Activity
Extract, from the records beneath this instruction, each line that contains the word "lines".

----

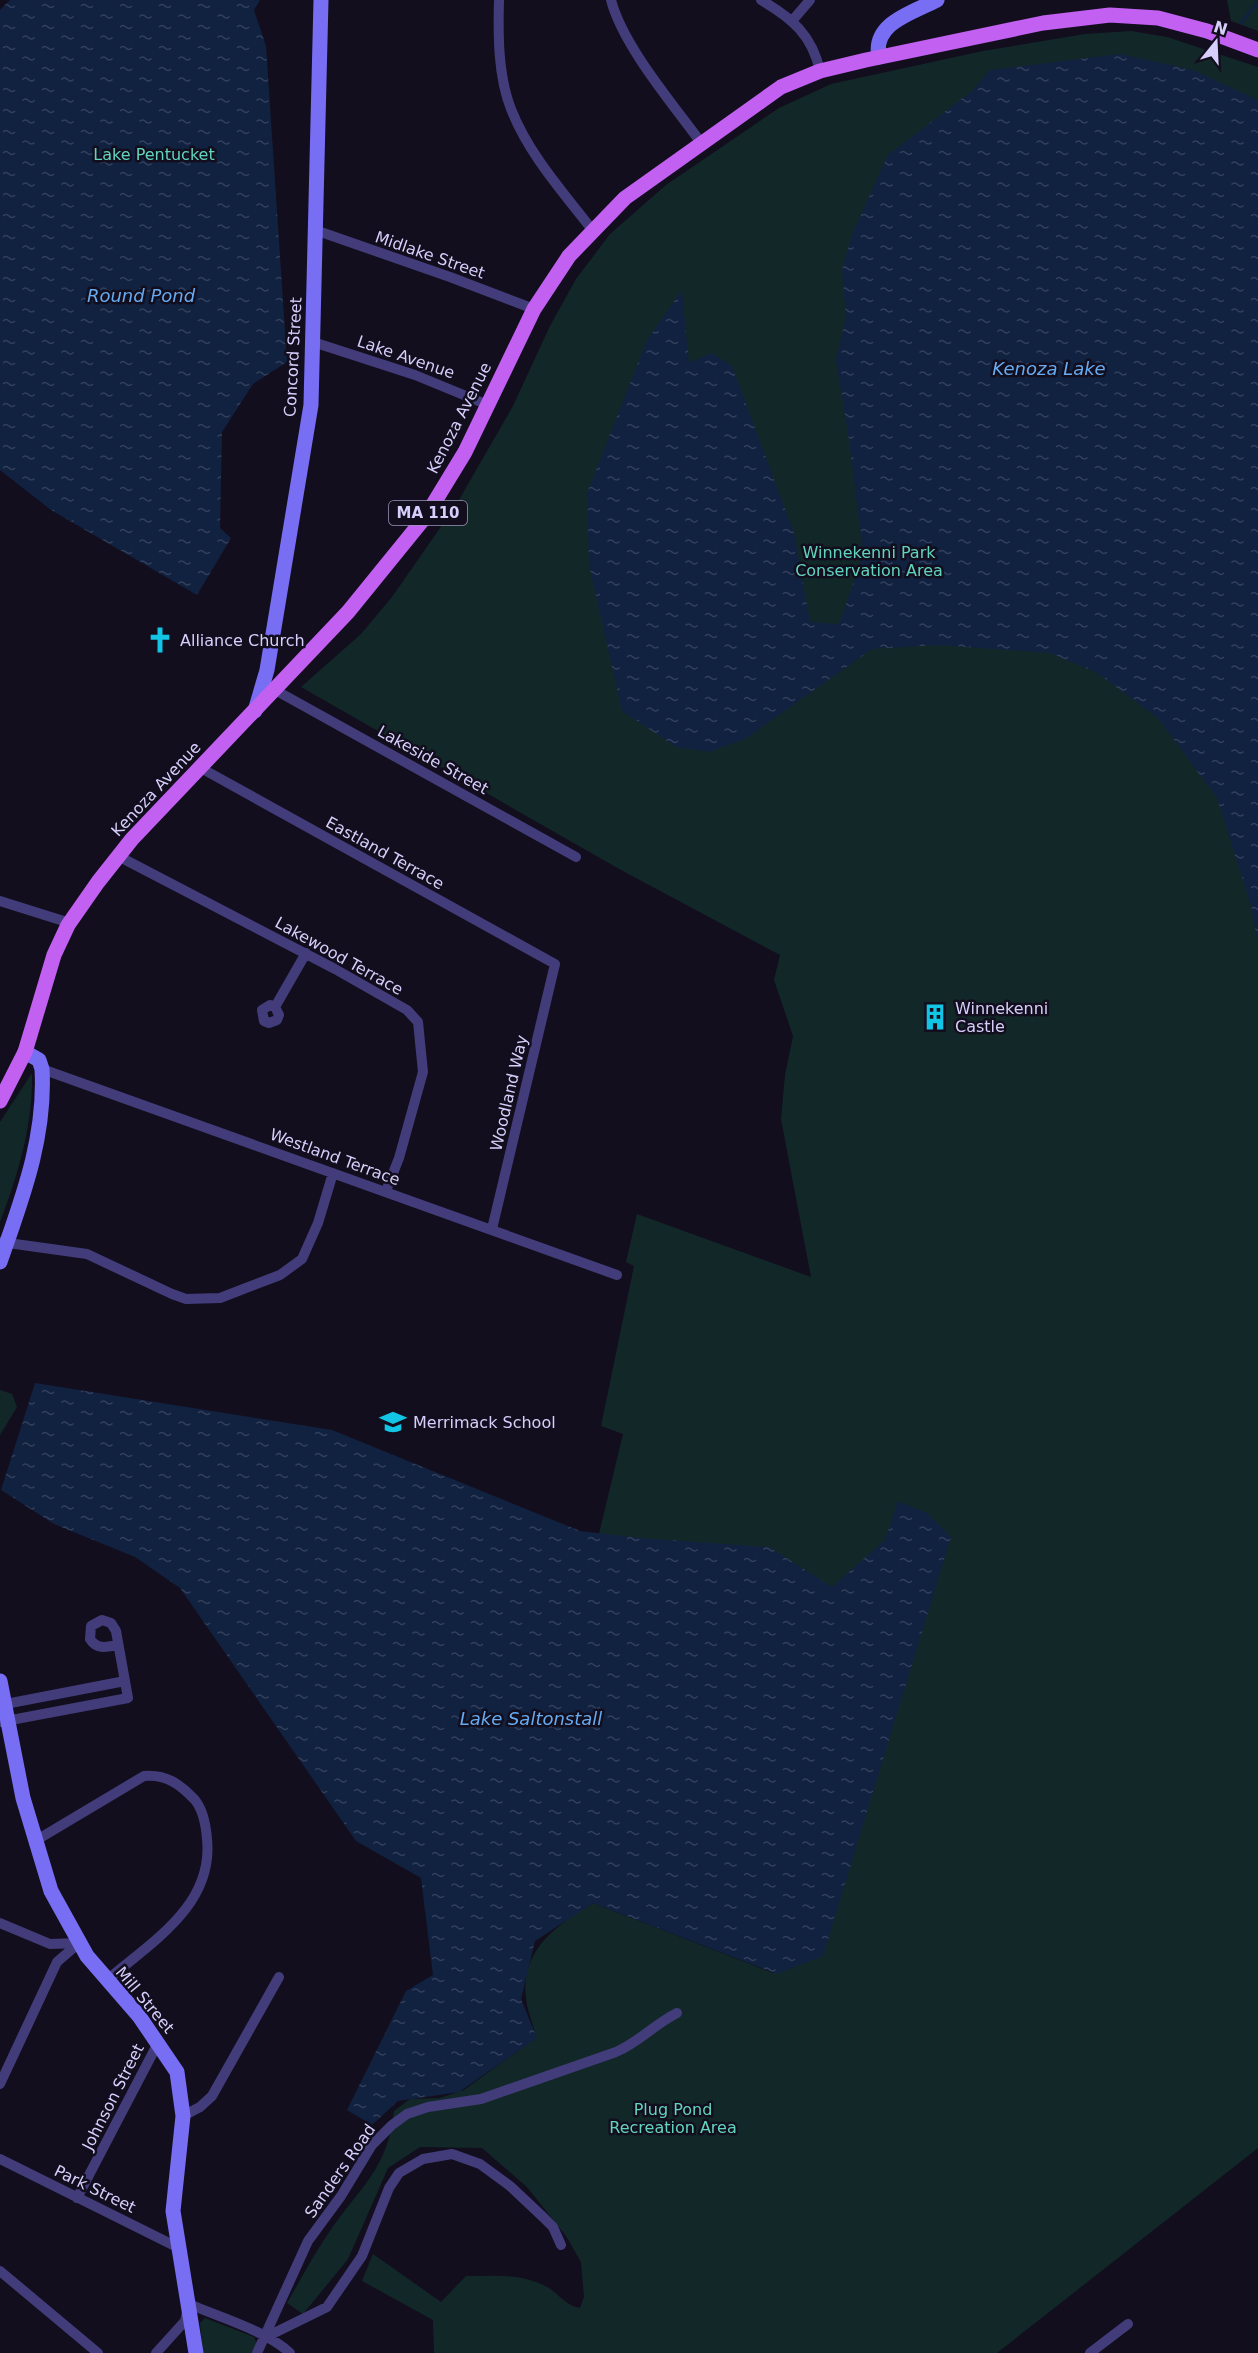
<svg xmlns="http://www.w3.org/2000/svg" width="1258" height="2353" font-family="'DejaVu Sans',sans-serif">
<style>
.green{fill:#122828}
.water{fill:url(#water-ripples)}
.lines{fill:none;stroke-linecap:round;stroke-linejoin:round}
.stream{stroke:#112140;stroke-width:3}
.street{stroke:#423d7a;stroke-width:10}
.secondary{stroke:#786ef3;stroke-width:15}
.primary{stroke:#c260f2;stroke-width:15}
.labels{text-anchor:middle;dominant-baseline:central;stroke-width:5;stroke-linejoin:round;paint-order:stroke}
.shield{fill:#120e1e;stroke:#9b95b9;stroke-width:1.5}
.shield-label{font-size:15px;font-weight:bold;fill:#d6cffb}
.park-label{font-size:16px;fill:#62d4bd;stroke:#120e1e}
.street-label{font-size:16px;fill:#d6cffb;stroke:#120e1e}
.poi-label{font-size:16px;fill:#d6cffb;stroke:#120e1e;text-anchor:start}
.water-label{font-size:18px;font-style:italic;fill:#66abf2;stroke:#120e1e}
</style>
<defs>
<pattern id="water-ripples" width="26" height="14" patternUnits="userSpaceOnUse" patternTransform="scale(1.5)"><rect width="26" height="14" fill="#112140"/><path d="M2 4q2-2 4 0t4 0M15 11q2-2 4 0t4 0" fill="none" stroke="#33405c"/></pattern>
</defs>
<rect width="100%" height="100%" fill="#120e1e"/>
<!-- green -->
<path class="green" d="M1227 0H1258V31L1231 21Z
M1131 31 1167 37 1258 67V2148L997 2353H434L433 2320 362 2281 373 2254 441 2302 466 2276C494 2276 520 2273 545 2286 559 2293 564 2305 580 2308L584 2297 581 2262 566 2236 527 2187 482 2148 420 2147 388 2168 348 2259 303 2314 287 2303C301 2279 314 2254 330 2231 360 2187 388 2169 394 2111L410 2099 440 2098 464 2090 536 2038C534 2025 527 2011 526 1998 520 1950 557 1925 593 1903L773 1973 788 1969 887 1549 830 1598 597 1542 623 1434 601 1426 634 1266 626 1262 637 1214 811 1277 781 1119 785 1075 793 1036 774 980 780 955 621 870 301 687 361 634 392 597 456 505 513 406 550 326 576 279 610 234 666 185 779 108 831 84 983 51 1085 34Z
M32 1073C33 1125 18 1175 0 1222V1122Z
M0 1390 12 1394 17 1407 0 1435Z
M205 2318 254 2337 257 2344 253 2353H203L200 2323Z"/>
<!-- water -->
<path class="water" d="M10 0H260L254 10 266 46 287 362 253 384 222 432 220 528 231 538 197 595 51 510 0 470V10Z
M1120 54 1193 70 1258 100V943L1251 906 1217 798 1158 718 1097 673 1050 653 937 645 872 649 745 739 709 752 676 747 622 711 589 565 587 493 647 340 682 290 689 363 711 353 732 366 794 533 810 622 839 624 863 555 849 440 836 360 846 317 842 270 852 234 888 155 972 91 990 70Z
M35 1383 332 1430 580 1531 640 1538 769 1547 832 1587 885 1540 898 1501 927 1513 951 1537 823 1956 777 1974 593 1903 535 1941 521 1999 537 2038 459 2092 398 2101 372 2125 347 2110 406 1991 433 1975 421 1878 356 1841 180 1588 135 1557 54 1524 1 1490Z"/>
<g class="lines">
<!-- stream -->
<path class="stream" d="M1241 23 1258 2"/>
<!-- street -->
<path class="street" d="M499 0C498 35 498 76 511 109 529 155 564 193 593 231
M611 0C623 46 673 104 702 144
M761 0C792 18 812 35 820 71
M792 21 810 0
M315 230 450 277 534 309
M313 342 415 375 488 405
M275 690 576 857
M199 767 555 964 492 1229
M118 856 335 969 407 1010 418 1022 423 1072 399 1158 386 1191
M0 901 70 923
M275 1007 279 1015 277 1020 269 1023 264 1021 262 1010 270 1005 275 1007 306 953
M42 1069 617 1275
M1 1242 87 1254 172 1294 186 1299 220 1298 280 1275 302 1259 318 1223 333 1173
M0 1705 125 1681
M0 1722 128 1698 116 1631 111 1623 102 1620 91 1626 90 1639C97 1650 107 1647 118 1645
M35 1841 144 1776C166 1774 180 1784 195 1800 203 1810 206 1826 207 1839 214 1906 150 1943 106 1981
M0 1923 50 1944 79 1943
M0 2084 57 1962 79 1943
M183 2116 200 2107 212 2096 279 1977
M0 2159 177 2247
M77 2198 158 2043
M0 2271 98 2353
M266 2337 327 2307 362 2256 389 2188 399 2173 423 2159 452 2154 480 2164 510 2186 543 2217 553 2227 561 2245
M156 2353 185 2321 189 2304C219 2317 267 2331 290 2353
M257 2353 308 2241 341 2196 372 2145 392 2125 407 2114 428 2107 481 2099 616 2052C639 2042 655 2024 677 2013
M1090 2353 1128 2324"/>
<!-- secondary -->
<path class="secondary" d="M879 57C872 23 912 13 937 0
M255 711 267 670 311 405 321 0
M0 1262C22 1199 46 1137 42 1069L39 1060 25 1052
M0 1681 23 1798 51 1891 87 1956 139 2016 177 2072 183 2116 173 2211 196 2353"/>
<!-- primary -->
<path class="primary" d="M0 1101 25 1052 54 955 68 925 98 882 132 839 348 612 426 516 465 452 534 309 569 256 625 198 781 87 820 71 866 60 1043 23 1110 15 1158 18 1207 31 1258 50"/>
</g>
<!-- icons -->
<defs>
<g id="church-bare" transform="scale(2.07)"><path d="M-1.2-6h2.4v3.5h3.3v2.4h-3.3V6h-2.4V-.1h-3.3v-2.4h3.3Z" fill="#13c5e4" stroke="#120e1e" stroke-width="2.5" paint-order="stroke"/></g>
<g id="building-bare" transform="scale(2.07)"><path d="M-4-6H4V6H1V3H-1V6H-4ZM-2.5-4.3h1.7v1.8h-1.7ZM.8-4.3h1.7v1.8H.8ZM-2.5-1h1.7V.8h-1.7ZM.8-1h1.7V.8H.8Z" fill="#13c5e4" stroke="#120e1e" stroke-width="2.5" paint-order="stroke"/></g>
<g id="school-bare" transform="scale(2.07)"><path d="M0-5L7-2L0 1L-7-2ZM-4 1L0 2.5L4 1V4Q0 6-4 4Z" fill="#13c5e4" stroke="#120e1e" stroke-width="2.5" paint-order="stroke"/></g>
</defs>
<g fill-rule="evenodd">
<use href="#church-bare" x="160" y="640"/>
<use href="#building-bare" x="935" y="1017"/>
<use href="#school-bare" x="393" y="1422"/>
</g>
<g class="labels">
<!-- shield labels -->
<rect class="shield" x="389" y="501" width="78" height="24" rx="4.5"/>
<g class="shield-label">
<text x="428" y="513">MA 110</text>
</g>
<!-- park labels -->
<g class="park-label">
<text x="154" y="154">Lake Pentucket</text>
<text x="869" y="552">Winnekenni Park<tspan x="869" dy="18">Conservation Area</tspan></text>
<text x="673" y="2109">Plug Pond<tspan x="673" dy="18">Recreation Area</tspan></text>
</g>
<!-- street labels -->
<g class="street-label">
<text transform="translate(430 255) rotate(19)">Midlake Street</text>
<text transform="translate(293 357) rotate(-87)">Concord Street</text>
<text transform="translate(406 357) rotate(19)">Lake Avenue</text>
<text transform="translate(459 418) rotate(-63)">Kenoza Avenue</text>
<text transform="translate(433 760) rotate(29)">Lakeside Street</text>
<text transform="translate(156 789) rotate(-47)">Kenoza Avenue</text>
<text transform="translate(385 853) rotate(29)">Eastland Terrace</text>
<text transform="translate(339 956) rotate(29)">Lakewood Terrace</text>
<text transform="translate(509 1093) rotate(-77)">Woodland Way</text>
<text transform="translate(335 1157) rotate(20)">Westland Terrace</text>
<text transform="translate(145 2000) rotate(50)">Mill Street</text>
<text transform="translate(113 2097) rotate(-63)">Johnson Street</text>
<text transform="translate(340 2171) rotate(-55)">Sanders Road</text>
<text transform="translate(95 2189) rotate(26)">Park Street</text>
</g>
<!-- poi labels -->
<g class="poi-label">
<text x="180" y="640">Alliance Church</text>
<text x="955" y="1008">Winnekenni<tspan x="955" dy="18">Castle</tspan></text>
<text x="413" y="1422">Merrimack School</text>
</g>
<!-- water labels -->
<g class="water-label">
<text x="141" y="295">Round Pond</text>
<text x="1049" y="368">Kenoza Lake</text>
<text x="531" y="1718">Lake Saltonstall</text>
</g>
</g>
<!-- north arrow -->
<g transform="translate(1216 42) rotate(18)" stroke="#120e1e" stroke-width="4.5" paint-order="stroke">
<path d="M0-4.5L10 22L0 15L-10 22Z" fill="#d6cffb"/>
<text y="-9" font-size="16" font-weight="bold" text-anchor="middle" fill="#d6cffb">N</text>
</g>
</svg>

----

Solution to this problem
.lines{fill:none;stroke-linecap:round;stroke-linejoin:round}
<g class="lines">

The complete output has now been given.